__Required action__
Turn the lines of the material below, from the first one up to and including the line with "pravo udati se i", into a JSON list of strings with one string per line, leaving out blank lines.

__Dataset extract__
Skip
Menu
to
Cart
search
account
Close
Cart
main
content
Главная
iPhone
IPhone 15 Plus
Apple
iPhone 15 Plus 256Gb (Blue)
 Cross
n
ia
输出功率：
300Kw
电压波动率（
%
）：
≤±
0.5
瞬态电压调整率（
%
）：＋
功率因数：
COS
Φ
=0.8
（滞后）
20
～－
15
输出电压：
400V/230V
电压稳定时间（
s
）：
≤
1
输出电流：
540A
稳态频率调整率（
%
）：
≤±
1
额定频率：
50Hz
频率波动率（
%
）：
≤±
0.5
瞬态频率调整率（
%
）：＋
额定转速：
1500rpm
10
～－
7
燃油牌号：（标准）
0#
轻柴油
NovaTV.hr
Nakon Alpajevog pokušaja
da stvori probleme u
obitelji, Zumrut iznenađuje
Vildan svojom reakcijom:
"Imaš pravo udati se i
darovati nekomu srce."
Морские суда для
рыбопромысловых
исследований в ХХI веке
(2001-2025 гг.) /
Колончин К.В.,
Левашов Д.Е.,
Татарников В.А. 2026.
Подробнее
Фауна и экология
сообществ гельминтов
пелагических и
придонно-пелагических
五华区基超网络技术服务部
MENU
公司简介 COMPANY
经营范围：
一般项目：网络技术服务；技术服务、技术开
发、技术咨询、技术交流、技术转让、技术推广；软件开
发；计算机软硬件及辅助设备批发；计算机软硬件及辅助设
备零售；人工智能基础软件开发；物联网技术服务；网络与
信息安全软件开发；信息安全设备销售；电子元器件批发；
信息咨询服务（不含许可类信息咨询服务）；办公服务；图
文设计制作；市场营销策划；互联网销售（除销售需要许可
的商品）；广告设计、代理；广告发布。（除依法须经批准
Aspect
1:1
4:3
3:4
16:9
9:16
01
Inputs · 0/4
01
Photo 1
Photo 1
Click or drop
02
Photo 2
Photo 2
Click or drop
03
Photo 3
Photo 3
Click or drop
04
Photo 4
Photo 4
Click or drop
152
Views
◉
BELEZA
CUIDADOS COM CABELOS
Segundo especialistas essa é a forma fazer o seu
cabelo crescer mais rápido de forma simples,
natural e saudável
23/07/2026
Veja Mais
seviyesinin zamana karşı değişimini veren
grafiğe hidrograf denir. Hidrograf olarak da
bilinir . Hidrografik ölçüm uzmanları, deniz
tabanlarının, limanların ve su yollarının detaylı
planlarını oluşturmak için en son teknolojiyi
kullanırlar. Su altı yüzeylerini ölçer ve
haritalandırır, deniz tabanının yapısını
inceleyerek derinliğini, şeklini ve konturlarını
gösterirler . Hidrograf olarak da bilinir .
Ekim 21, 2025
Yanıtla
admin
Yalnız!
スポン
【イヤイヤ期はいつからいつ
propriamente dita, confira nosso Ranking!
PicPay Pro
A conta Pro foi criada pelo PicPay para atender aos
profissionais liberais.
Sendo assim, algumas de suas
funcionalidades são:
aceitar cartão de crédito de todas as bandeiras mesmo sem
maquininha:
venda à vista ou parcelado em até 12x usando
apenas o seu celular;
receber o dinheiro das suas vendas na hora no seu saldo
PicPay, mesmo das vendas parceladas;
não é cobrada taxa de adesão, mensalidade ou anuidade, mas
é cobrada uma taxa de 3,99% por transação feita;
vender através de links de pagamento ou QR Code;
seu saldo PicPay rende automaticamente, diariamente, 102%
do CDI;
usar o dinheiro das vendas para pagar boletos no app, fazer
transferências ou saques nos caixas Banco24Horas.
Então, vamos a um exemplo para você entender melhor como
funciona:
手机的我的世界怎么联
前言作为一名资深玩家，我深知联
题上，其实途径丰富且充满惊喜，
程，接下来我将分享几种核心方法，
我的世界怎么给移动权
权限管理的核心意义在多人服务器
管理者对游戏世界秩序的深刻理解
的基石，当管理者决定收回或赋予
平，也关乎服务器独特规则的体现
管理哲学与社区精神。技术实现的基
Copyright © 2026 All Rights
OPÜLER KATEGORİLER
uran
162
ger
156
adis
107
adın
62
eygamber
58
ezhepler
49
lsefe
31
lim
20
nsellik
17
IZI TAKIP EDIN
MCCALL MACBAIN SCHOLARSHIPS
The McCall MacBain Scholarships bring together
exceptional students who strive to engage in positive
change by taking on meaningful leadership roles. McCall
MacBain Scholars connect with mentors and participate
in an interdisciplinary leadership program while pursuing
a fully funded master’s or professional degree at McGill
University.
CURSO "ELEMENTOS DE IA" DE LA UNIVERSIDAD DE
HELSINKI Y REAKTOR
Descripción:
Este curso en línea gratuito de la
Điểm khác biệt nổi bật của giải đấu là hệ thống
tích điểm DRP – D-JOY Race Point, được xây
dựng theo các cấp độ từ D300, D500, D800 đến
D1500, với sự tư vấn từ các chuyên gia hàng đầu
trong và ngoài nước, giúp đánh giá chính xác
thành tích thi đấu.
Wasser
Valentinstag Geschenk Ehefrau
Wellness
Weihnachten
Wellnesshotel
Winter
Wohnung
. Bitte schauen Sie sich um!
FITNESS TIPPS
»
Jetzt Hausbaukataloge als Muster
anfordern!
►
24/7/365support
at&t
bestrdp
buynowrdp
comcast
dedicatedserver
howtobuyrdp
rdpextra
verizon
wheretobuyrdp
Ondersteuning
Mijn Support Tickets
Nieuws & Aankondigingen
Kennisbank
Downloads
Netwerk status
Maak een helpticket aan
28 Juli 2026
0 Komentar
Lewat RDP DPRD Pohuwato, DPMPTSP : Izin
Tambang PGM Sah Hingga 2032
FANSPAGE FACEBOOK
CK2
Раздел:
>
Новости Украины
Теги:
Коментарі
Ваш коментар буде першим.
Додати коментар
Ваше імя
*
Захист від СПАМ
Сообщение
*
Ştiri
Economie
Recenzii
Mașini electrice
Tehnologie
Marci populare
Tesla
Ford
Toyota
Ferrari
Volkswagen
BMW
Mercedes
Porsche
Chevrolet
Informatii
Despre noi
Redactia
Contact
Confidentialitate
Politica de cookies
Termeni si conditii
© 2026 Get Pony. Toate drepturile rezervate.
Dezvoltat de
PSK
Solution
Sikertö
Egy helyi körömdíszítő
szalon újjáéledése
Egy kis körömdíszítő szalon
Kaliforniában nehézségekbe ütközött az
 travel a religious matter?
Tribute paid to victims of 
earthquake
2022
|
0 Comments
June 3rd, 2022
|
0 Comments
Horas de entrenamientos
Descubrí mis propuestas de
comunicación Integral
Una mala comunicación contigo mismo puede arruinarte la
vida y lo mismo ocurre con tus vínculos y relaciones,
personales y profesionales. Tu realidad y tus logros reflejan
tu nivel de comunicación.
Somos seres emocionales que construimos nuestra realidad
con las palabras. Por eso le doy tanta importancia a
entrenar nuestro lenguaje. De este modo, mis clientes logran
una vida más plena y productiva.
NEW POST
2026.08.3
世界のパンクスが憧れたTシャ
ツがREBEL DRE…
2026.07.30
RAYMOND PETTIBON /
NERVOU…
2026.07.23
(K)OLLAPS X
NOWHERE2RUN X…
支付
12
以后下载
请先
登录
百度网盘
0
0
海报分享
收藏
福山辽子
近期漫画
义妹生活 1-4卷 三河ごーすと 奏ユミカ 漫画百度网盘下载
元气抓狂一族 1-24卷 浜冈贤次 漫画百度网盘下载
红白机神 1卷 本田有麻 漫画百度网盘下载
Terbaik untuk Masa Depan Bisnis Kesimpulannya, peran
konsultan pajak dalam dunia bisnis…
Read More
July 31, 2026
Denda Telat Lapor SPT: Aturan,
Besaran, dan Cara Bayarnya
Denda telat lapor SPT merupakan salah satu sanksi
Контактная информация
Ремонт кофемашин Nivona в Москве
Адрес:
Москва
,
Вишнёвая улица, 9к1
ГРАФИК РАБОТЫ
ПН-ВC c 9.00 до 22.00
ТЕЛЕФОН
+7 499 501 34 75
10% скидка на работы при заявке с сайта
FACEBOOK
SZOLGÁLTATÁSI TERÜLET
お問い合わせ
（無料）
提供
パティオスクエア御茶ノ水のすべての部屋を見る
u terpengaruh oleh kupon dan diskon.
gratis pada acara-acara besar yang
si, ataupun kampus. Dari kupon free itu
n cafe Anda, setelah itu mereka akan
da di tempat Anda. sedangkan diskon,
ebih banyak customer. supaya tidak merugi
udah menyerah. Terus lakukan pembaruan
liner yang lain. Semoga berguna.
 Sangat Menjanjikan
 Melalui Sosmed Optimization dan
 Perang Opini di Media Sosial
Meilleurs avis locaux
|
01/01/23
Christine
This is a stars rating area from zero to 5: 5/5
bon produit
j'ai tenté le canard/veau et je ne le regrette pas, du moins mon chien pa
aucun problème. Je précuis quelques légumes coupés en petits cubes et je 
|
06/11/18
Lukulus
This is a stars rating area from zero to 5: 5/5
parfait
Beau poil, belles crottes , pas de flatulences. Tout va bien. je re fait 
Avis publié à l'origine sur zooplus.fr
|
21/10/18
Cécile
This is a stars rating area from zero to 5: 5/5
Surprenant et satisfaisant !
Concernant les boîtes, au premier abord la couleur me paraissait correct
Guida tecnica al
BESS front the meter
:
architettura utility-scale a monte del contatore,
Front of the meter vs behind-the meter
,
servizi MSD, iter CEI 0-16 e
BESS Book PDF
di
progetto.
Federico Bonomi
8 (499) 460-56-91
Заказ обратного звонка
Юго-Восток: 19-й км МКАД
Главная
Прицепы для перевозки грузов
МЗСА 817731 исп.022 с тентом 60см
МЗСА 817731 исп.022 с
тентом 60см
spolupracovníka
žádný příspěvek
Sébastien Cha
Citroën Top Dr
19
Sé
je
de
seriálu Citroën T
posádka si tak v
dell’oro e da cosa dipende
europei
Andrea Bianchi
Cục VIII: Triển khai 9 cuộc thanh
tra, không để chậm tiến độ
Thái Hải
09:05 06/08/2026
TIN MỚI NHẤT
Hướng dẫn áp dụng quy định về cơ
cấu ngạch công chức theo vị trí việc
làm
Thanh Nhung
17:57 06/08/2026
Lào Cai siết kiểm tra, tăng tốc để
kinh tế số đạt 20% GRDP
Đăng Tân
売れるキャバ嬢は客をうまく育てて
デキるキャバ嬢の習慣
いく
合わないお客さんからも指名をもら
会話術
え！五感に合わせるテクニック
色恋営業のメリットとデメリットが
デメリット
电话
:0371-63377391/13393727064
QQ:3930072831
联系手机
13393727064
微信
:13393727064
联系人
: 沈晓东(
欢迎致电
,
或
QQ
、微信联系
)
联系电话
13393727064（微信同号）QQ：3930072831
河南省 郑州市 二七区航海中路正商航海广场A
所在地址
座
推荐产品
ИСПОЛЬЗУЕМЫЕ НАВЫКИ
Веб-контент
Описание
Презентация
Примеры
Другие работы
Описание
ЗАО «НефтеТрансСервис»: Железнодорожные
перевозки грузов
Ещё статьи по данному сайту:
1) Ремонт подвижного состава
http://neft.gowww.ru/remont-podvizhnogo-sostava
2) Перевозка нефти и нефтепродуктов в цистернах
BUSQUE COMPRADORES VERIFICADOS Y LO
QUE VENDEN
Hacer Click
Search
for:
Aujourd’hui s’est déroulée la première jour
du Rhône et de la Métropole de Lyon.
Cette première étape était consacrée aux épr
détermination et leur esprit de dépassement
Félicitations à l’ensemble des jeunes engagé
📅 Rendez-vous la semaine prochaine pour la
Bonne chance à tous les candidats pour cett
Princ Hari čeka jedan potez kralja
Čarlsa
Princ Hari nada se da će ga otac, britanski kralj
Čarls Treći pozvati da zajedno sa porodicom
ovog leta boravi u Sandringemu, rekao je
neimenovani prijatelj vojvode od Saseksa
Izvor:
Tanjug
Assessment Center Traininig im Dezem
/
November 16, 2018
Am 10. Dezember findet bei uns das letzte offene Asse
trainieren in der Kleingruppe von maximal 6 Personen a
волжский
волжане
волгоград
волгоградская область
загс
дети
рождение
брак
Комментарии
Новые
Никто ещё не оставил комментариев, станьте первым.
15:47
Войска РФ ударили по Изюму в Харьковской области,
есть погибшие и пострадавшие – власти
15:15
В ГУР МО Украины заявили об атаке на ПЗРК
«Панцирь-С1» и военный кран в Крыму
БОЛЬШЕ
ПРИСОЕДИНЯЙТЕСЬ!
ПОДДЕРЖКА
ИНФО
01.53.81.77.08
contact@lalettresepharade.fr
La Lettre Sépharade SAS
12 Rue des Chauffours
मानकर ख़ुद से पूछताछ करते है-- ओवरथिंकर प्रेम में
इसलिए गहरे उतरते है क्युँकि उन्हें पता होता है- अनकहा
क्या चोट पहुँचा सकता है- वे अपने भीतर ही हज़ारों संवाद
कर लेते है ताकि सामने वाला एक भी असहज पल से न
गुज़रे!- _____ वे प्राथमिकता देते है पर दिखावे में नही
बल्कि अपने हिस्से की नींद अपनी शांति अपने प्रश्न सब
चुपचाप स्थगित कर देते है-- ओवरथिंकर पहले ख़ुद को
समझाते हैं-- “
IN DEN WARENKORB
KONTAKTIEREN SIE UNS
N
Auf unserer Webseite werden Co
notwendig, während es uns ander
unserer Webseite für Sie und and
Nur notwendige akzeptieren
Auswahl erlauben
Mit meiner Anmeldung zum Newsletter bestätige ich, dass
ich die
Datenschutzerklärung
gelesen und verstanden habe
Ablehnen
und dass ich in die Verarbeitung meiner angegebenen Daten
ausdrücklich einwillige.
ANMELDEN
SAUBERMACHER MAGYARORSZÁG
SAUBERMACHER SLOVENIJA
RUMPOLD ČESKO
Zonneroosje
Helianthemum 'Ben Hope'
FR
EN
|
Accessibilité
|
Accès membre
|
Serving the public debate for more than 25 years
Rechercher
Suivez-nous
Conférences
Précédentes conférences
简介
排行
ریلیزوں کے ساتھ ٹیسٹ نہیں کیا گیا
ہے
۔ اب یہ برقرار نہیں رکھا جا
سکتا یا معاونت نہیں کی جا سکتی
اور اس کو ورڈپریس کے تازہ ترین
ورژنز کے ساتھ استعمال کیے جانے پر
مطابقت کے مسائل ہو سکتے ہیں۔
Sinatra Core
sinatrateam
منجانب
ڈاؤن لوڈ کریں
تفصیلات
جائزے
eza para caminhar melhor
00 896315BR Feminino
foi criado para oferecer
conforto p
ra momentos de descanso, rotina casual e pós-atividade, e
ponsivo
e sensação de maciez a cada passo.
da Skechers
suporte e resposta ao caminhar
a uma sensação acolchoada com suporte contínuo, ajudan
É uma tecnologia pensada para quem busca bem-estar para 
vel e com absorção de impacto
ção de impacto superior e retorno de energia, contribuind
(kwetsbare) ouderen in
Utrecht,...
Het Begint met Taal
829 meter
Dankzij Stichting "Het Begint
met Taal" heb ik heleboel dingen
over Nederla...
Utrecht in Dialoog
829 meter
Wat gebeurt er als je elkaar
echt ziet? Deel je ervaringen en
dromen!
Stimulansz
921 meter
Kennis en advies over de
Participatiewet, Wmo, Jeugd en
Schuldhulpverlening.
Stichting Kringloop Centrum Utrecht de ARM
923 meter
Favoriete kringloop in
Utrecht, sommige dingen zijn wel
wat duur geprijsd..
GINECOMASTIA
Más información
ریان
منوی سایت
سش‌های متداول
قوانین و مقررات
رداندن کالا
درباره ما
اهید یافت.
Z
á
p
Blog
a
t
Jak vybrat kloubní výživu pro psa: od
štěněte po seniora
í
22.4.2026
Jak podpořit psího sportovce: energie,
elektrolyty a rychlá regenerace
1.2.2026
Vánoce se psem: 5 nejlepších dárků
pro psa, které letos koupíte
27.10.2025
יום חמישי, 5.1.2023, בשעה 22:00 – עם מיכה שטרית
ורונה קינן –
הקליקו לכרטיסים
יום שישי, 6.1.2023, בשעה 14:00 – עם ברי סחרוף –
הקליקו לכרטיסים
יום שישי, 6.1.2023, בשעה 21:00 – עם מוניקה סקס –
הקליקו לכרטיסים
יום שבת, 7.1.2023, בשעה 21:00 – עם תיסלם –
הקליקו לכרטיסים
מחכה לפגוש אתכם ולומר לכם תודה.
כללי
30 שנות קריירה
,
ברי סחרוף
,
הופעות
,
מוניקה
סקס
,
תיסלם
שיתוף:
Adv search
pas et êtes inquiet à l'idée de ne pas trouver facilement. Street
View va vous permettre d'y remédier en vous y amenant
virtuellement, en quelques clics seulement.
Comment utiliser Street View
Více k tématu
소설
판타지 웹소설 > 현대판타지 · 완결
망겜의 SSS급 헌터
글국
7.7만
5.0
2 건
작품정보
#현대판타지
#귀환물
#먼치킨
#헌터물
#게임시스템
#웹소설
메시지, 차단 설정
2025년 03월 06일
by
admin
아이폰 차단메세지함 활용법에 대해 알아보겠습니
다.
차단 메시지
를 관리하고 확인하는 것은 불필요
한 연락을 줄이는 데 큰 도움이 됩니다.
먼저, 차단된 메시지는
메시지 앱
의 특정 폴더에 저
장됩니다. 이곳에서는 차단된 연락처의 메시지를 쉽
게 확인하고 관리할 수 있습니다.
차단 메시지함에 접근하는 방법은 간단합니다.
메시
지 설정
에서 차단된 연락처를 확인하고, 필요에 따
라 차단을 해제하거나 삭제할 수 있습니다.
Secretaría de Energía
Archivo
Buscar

__Response area__
[
  "Skip",
  "Menu",
  "to",
  "Cart",
  "search",
  "account",
  "Close",
  "Cart",
  "main",
  "content",
  "Главная",
  "iPhone",
  "IPhone 15 Plus",
  "Apple",
  "iPhone 15 Plus 256Gb (Blue)",
  " Cross",
  "n",
  "ia",
  "输出功率：",
  "300Kw",
  "电压波动率（",
  "%",
  "）：",
  "≤±",
  "0.5",
  "瞬态电压调整率（",
  "%",
  "）：＋",
  "功率因数：",
  "COS",
  "Φ",
  "=0.8",
  "（滞后）",
  "20",
  "～－",
  "15",
  "输出电压：",
  "400V/230V",
  "电压稳定时间（",
  "s",
  "）：",
  "≤",
  "1",
  "输出电流：",
  "540A",
  "稳态频率调整率（",
  "%",
  "）：",
  "≤±",
  "1",
  "额定频率：",
  "50Hz",
  "频率波动率（",
  "%",
  "）：",
  "≤±",
  "0.5",
  "瞬态频率调整率（",
  "%",
  "）：＋",
  "额定转速：",
  "1500rpm",
  "10",
  "～－",
  "7",
  "燃油牌号：（标准）",
  "0#",
  "轻柴油",
  "NovaTV.hr",
  "Nakon Alpajevog pokušaja",
  "da stvori probleme u",
  "obitelji, Zumrut iznenađuje",
  "Vildan svojom reakcijom:",
  "\"Imaš pravo udati se i"
]